**SET PROBLEM:**
Swap "Identify" for "Detect" throughout the rows below, leaving everything else unchanged.

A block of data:
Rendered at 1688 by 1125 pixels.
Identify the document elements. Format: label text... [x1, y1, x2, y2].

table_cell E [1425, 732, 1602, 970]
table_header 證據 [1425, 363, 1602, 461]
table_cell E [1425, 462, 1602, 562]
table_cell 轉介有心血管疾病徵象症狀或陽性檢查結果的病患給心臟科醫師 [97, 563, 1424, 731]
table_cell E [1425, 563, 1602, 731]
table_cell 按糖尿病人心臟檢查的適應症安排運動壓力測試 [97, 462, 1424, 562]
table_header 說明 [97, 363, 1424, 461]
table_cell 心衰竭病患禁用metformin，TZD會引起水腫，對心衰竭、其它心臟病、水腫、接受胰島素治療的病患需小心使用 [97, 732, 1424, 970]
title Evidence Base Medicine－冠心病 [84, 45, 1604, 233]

**OUTPUT FOR THIS EXERCISE:**
Rendered at 1688 by 1125 pixels.
Detect the document elements. Format: label text... [x1, y1, x2, y2].

table_cell E [1425, 732, 1602, 970]
table_header 證據 [1425, 363, 1602, 461]
table_cell E [1425, 462, 1602, 562]
table_cell 轉介有心血管疾病徵象症狀或陽性檢查結果的病患給心臟科醫師 [97, 563, 1424, 731]
table_cell E [1425, 563, 1602, 731]
table_cell 按糖尿病人心臟檢查的適應症安排運動壓力測試 [97, 462, 1424, 562]
table_header 說明 [97, 363, 1424, 461]
table_cell 心衰竭病患禁用metformin，TZD會引起水腫，對心衰竭、其它心臟病、水腫、接受胰島素治療的病患需小心使用 [97, 732, 1424, 970]
title Evidence Base Medicine－冠心病 [84, 45, 1604, 233]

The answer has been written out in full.